• _GIVEN DATA_:
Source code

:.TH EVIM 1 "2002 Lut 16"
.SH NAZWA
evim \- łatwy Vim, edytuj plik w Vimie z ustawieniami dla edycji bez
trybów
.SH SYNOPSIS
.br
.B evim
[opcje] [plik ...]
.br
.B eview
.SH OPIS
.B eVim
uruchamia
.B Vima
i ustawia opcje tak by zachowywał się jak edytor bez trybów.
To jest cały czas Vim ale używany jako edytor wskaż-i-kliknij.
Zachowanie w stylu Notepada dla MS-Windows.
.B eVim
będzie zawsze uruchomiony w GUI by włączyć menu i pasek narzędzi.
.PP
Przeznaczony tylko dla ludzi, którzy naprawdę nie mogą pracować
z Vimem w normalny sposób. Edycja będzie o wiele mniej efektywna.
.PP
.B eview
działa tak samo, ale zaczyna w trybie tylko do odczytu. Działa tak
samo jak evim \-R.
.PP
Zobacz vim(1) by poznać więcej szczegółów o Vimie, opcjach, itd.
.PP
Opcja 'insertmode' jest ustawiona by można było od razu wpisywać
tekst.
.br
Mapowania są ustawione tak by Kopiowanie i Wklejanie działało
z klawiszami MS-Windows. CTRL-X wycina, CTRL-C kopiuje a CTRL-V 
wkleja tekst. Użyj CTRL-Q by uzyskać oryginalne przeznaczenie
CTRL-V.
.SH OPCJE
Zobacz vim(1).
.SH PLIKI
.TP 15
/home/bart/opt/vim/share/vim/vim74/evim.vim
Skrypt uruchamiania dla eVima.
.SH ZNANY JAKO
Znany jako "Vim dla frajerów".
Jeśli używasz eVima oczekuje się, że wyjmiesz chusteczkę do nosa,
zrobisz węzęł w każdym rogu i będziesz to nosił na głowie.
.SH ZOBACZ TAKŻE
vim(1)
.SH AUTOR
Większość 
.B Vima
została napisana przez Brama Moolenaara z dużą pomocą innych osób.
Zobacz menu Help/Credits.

• _JOB ITEM_:
Report all lines of the data above that include the string "trybów".

• _EXERCISE OUTPUT_:
trybów
i ustawia opcje tak by zachowywał się jak edytor bez trybów.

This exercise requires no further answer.